# Binary classifiers

Apziva project #4: "MonReader"<br>
2023 08 03

__Summary:__
* In this notebook, the following ML models are run: __L2, Random Forest, SVM__.
* All models include __scaling and PCA__.
* All models include __grid-searches__ on typical hyperparameters, including the PCA n as a hyperparameter.
* All models use 5-fold __cross-validation__.
* All models are run on __each combination of image preprocessing__: Inception/MobileNet x Squeeze/Crop.
* Alltogether this leads to 4 x 3 model runs, i.e. 12 F1 values are calculated to find the __best out of 12 models__.

## TOC: <a class="anchor" id="TOC"></a>
* [Utilities](#Utilities)
* [General settings](#GeneralSetting)
* [Classifiers](#Classifiers)    
    * [L2](#L2)    
    * [Random forest](#RandomForest)  
    * [SVM](#SVM)  
* [Main loop](#MainLoop)     

## Utilities <a class="anchor" id="Utilities"></a>
[TOC](#TOC)

In [1]:
# own libraries
import Utilities as u
import MachineLearning as ml

# activate changes in libraries
import importlib
importlib.reload(u)
importlib.reload(ml)

# aliases
from Utilities import TypeChecker as t
from Utilities import PrintAlias as p

## General settings <a class="anchor" id="GeneralSetting"></a>
[TOC](#TOC)

In [2]:
# constants

# general
cfltRandomSeed = 42 # any number

# files
cstrDownloadRoot =         "../../OutsideRepository/ImagesRaw/"
cstrImagePreparationRoot = "../../OutsideRepository/ImagesProcessed/"

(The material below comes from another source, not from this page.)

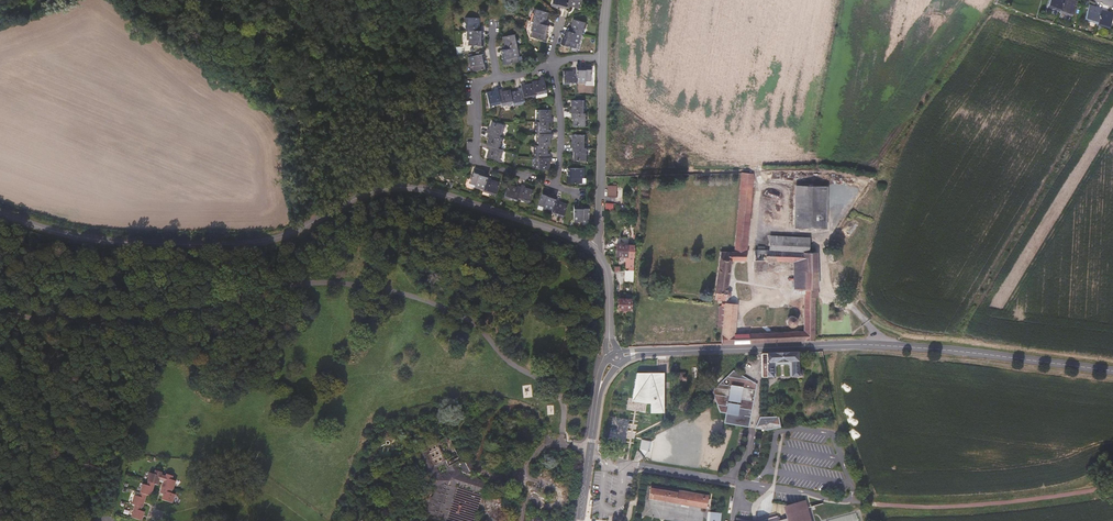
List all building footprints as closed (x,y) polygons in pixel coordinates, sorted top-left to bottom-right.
[(568,0),(553,0),(552,5),(557,7),(558,3),(563,4),(562,7),(566,8),(567,6),(568,0)] [(1077,3),(1071,0),(1064,0),(1061,8),(1061,9),(1069,13),(1069,14),(1073,15),(1077,3)] [(1098,20),(1101,10),(1102,8),(1098,7),(1098,9),(1089,6),(1085,18),(1089,19),(1090,18),(1098,20)] [(543,21),(544,16),(545,17),(546,13),(533,9),(532,14),(534,14),(532,22),(533,22),(545,25),(546,21),(543,21)] [(1112,16),(1112,14),(1105,12),(1106,11),(1101,10),(1098,20),(1098,22),(1107,24),(1107,25),(1110,26),(1112,16)] [(477,27),(477,23),(479,23),(479,18),(465,18),(465,22),(467,23),(467,30),(468,30),(480,31),(480,27),(477,27)] [(582,35),(585,27),(586,27),(588,23),(575,20),(574,24),(575,24),(574,28),(571,28),(570,32),(581,35),(582,35)] [(542,34),(544,29),(546,30),(547,26),(545,25),(533,22),(531,31),(532,31),(531,37),(545,40),(546,35),(542,34)] [(479,40),(479,35),(482,35),(482,31),(480,31),(468,30),(467,40),(469,40),(469,45),(483,46),(483,40),(479,40)] [(579,44),(581,35),(570,32),(566,31),(565,35),(569,36),(567,41),(564,40),(562,45),(576,49),(577,44),(579,44)] [(519,47),(517,39),(518,38),(518,34),(504,36),(505,41),(507,41),(507,45),(505,45),(506,50),(517,48),(519,47)] [(519,56),(517,48),(506,50),(503,51),(503,55),(506,54),(507,59),(503,60),(504,65),(519,62),(518,57),(519,56)] [(482,64),(481,59),(484,59),(483,55),(469,57),(471,66),(472,66),(473,71),(487,69),(486,63),(482,64)] [(591,82),(591,68),(586,68),(585,71),(581,71),(581,68),(577,68),(577,70),(577,84),(586,83),(586,82),(591,82)] [(577,84),(577,70),(564,70),(563,84),(577,84)] [(547,92),(544,76),(540,77),(541,82),(539,82),(538,80),(533,81),(534,83),(536,93),(541,91),(542,93),(547,92)] [(536,93),(534,83),(528,84),(528,87),(526,88),(525,83),(521,84),(522,87),(525,99),(531,97),(530,96),(536,95),(536,93)] [(525,99),(522,87),(518,87),(519,92),(517,93),(517,90),(511,92),(513,100),(514,103),(520,102),(520,103),(525,102),(525,99)] [(501,103),(498,90),(498,88),(494,89),(495,94),(493,94),(492,91),(487,93),(489,105),(495,103),(496,105),(501,103)] [(513,100),(511,92),(510,89),(505,90),(505,93),(503,93),(502,89),(498,90),(501,103),(502,105),(508,104),(508,102),(513,100)] [(583,114),(583,105),(584,105),(585,101),(571,100),(571,105),(572,105),(572,109),(569,109),(569,113),(572,113),(583,114)] [(553,122),(553,119),(548,118),(548,116),(551,116),(551,110),(539,110),(538,117),(537,117),(537,122),(549,122),(553,122)] [(584,122),(585,114),(583,114),(572,113),(571,117),(574,117),(574,122),(573,122),(573,126),(586,127),(586,122),(584,122)] [(502,130),(503,125),(492,122),(491,127),(493,128),(492,130),(487,129),(486,133),(488,133),(501,137),(503,131),(502,130)] [(546,130),(546,128),(549,128),(549,122),(537,122),(537,123),(537,128),(535,128),(535,134),(537,134),(551,134),(551,130),(546,130)] [(501,143),(503,138),(501,137),(488,133),(487,137),(492,138),(491,141),(489,140),(487,145),(498,148),(500,143),(501,143)] [(551,146),(551,141),(548,140),(548,138),(553,138),(553,134),(551,134),(537,134),(537,141),(539,141),(539,146),(548,146),(551,146)] [(583,148),(584,140),(585,140),(585,135),(572,135),(572,139),(573,139),(573,144),(570,144),(570,148),(573,148),(583,148)] [(502,155),(504,150),(498,148),(487,145),(488,146),(487,149),(492,151),(491,152),(489,152),(487,157),(499,161),(500,155),(502,155)] [(545,154),(545,152),(548,152),(548,146),(539,146),(536,146),(536,152),(534,152),(534,157),(537,157),(544,157),(550,158),(550,154),(545,154)] [(585,156),(586,148),(583,148),(573,148),(572,152),(575,152),(574,156),(573,160),(587,161),(587,157),(585,156)] [(550,164),(547,164),(547,161),(552,161),(552,158),(550,158),(544,157),(537,157),(536,164),(538,164),(538,169),(550,169),(550,164)] [(584,178),(584,169),(569,168),(569,172),(572,173),(572,178),(568,178),(568,183),(582,183),(583,178),(584,178)] [(483,190),(486,178),(488,175),(484,173),(483,177),(478,175),(479,171),(474,170),(470,184),(475,186),(474,187),(483,190)] [(735,237),(736,237),(735,252),(721,252),(718,275),(715,299),(725,300),(726,296),(728,297),(727,299),(729,299),(729,297),(730,296),(730,293),(729,291),(726,291),(730,260),(748,260),(748,252),(746,252),(747,242),(748,242),(754,174),(741,173),(735,237)] [(495,196),(499,184),(495,182),(494,183),(490,182),(491,180),(486,178),(483,190),(491,193),(491,195),(495,196)] [(518,198),(521,187),(517,186),(517,188),(512,187),(513,186),(508,185),(504,198),(509,199),(510,197),(517,200),(518,198)] [(530,203),(533,190),(529,189),(529,190),(525,189),(525,186),(522,185),(521,187),(518,198),(526,200),(526,201),(530,203)] [(794,228),(819,229),(827,229),(828,186),(795,185),(794,228)] [(616,197),(616,186),(608,186),(608,197),(616,197)] [(551,212),(555,201),(556,197),(552,196),(551,199),(546,197),(547,193),(542,192),(538,205),(543,207),(543,209),(551,212)] [(563,219),(567,206),(563,204),(562,206),(558,204),(559,202),(555,201),(551,212),(551,213),(559,216),(559,217),(563,219)] [(588,220),(589,206),(583,206),(583,210),(578,210),(578,207),(574,207),(574,222),(583,222),(583,220),(588,220)] [(809,252),(810,238),(783,236),(770,235),(769,252),(777,252),(777,249),(786,249),(786,252),(809,252)] [(635,258),(635,246),(617,245),(616,257),(635,258)] [(815,340),(816,298),(818,297),(817,253),(809,252),(786,252),(786,249),(777,249),(777,252),(769,252),(764,251),(764,247),(758,246),(758,251),(755,251),(754,260),(781,261),(794,261),(795,293),(805,293),(805,331),(735,335),(737,304),(722,303),(721,306),(720,306),(718,327),(722,327),(722,344),(815,340)] [(633,271),(628,271),(625,271),(625,284),(633,285),(633,271)] [(631,310),(632,300),(619,299),(619,310),(624,310),(623,313),(626,313),(626,310),(631,310)] [(798,371),(796,353),(764,355),(759,356),(760,366),(761,379),(774,378),(773,364),(790,362),(792,377),(802,376),(801,370),(798,371)] [(752,397),(753,395),(754,391),(755,388),(757,385),(750,380),(744,379),(745,378),(735,372),(724,381),(717,387),(710,392),(713,398),(720,410),(722,412),(730,413),(728,422),(728,423),(746,426),(752,427),(753,427),(752,425),(751,423),(751,421),(751,417),(750,413),(750,410),(750,406),(751,403),(751,401),(752,399),(752,397)] [(637,373),(633,396),(632,401),(644,403),(643,412),(646,412),(647,403),(651,404),(651,413),(665,413),(665,373),(637,373)] [(784,427),(783,417),(764,417),(759,428),(765,429),(770,430),(774,429),(784,427)] [(486,477),(472,474),(475,472),(465,454),(459,457),(447,436),(417,451),(438,487),(438,489),(438,495),(435,495),(435,498),(431,499),(429,510),(431,512),(432,514),(440,517),(439,520),(474,520),(486,477)] [(642,440),(640,450),(649,451),(651,442),(642,440)] [(146,507),(153,493),(156,494),(161,483),(163,483),(166,477),(170,479),(165,492),(168,493),(166,496),(176,500),(181,490),(176,488),(181,477),(176,475),(177,472),(170,469),(169,471),(165,470),(166,467),(160,464),(158,467),(153,465),(148,476),(144,475),(138,487),(134,486),(130,496),(134,497),(127,512),(145,519),(146,515),(148,515),(151,510),(146,507)] [(711,498),(653,487),(651,499),(709,511),(711,498)] [(805,511),(803,504),(783,510),(785,517),(805,511)] [(805,511),(785,517),(786,520),(808,520),(805,511)]
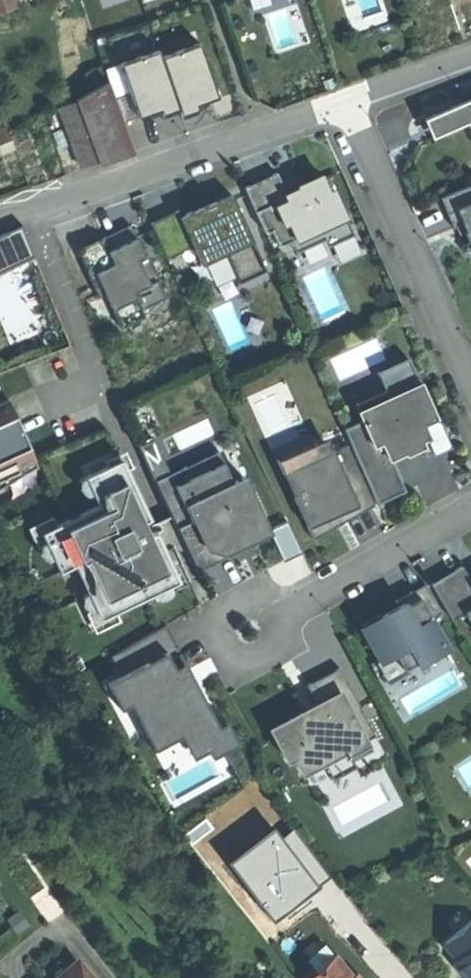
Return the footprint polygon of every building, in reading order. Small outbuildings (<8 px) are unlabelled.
[(16,6),(14,0),(0,0),(0,11),(16,6)] [(136,22),(194,0),(128,0),(136,22)] [(132,69),(127,59),(120,60),(111,33),(96,38),(105,66),(109,79),(132,69)] [(99,164),(135,152),(109,82),(77,100),(78,103),(98,160),(99,164)] [(450,107),(451,109),(460,105),(468,122),(470,121),(470,98),(450,107)] [(60,110),(82,166),(98,160),(78,103),(60,110)] [(431,138),(468,122),(460,105),(451,109),(450,107),(426,117),(431,138)] [(9,142),(8,139),(0,112),(0,144),(9,142)] [(265,178),(245,187),(266,233),(272,231),(279,247),(296,239),(300,248),(327,236),(330,243),(353,232),(334,190),(328,192),(321,178),(287,193),(277,173),(265,178)] [(440,198),(452,228),(463,224),(469,240),(464,253),(470,259),(470,185),(440,198)] [(232,196),(216,203),(213,208),(194,217),(191,213),(181,217),(179,211),(150,224),(166,259),(193,246),(202,265),(226,254),(239,284),(266,271),(253,242),(232,196)] [(202,208),(191,213),(194,217),(213,208),(216,203),(215,202),(202,208)] [(145,257),(131,226),(102,239),(104,244),(86,253),(83,261),(99,299),(106,295),(122,330),(146,318),(142,310),(165,299),(157,282),(160,280),(148,255),(145,257)] [(377,373),(384,390),(415,375),(408,359),(377,373)] [(415,375),(384,390),(388,397),(358,411),(362,421),(344,429),(377,504),(396,496),(405,492),(390,459),(404,453),(405,455),(421,448),(425,457),(448,446),(435,416),(434,416),(415,375)] [(355,404),(358,411),(388,397),(384,390),(355,404)] [(0,404),(0,481),(19,472),(17,467),(35,458),(8,400),(0,404)] [(312,539),(344,522),(340,514),(313,526),(289,470),(347,445),(341,432),(276,460),(312,539)] [(374,505),(347,445),(289,470),(313,526),(340,514),(344,522),(374,505)] [(17,467),(19,472),(0,481),(0,490),(39,468),(35,458),(17,467)] [(198,571),(227,558),(224,551),(230,548),(228,543),(237,539),(245,541),(253,537),(268,530),(244,478),(233,484),(223,463),(191,478),(186,467),(155,481),(198,571)] [(85,477),(72,484),(79,497),(84,494),(90,506),(48,529),(53,538),(39,546),(40,547),(35,550),(43,564),(48,561),(55,574),(70,566),(86,594),(81,597),(89,611),(94,609),(94,610),(108,604),(112,613),(152,594),(156,598),(170,592),(168,587),(170,586),(164,572),(173,568),(156,532),(149,535),(143,522),(150,519),(126,468),(112,474),(108,465),(84,476),(85,477)] [(257,546),(253,537),(245,541),(237,539),(228,543),(230,548),(224,551),(227,558),(228,560),(247,551),(257,546)] [(431,584),(452,620),(465,613),(470,623),(470,583),(462,567),(454,571),(431,584)] [(374,619),(361,627),(384,668),(404,657),(409,667),(445,647),(430,621),(442,614),(425,585),(394,602),(397,606),(399,611),(384,620),(381,615),(374,619)] [(397,606),(381,615),(384,620),(399,611),(397,606)] [(121,676),(107,684),(121,710),(137,701),(151,728),(174,716),(194,754),(207,747),(222,739),(216,728),(194,687),(197,686),(196,683),(193,685),(188,676),(184,667),(176,671),(169,658),(174,655),(161,630),(167,627),(166,626),(110,657),(121,676)] [(302,773),(323,762),(345,750),(351,762),(352,761),(372,750),(367,741),(375,737),(339,669),(306,686),(319,710),(302,718),(300,714),(294,717),(288,719),(292,726),(273,735),(286,761),(293,757),(302,773)] [(270,730),(273,735),(292,726),(288,719),(270,730)] [(227,722),(216,728),(222,739),(207,747),(212,758),(239,743),(227,722)] [(356,767),(352,761),(351,762),(345,750),(323,762),(332,780),(356,767)] [(463,764),(470,779),(470,759),(463,764)] [(203,823),(190,832),(213,861),(225,852),(203,823)] [(40,915),(59,903),(47,885),(28,897),(40,915)] [(467,977),(470,977),(470,920),(444,942),(457,958),(453,961),(467,977)] [(319,970),(335,957),(325,945),(310,958),(316,965),(319,970)] [(319,970),(310,977),(353,977),(335,957),(319,970)] [(77,962),(57,977),(90,977),(77,962)] [(301,977),(310,977),(319,970),(316,965),(301,977)]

cdintSquareSides =            {"Inception":299,"MobileNet":224}

clstrTransferLearningModels = ["Inception","MobileNet"]
clstrSquaringStrategies     = ["Squeeze","Crop"]

clstrDownloadDatasets =       ["training","testing"]
clstrDownloadClasses  =       ["flip","notflip"]

clstrMLModels =               ["L2","Random Forest","SVM"]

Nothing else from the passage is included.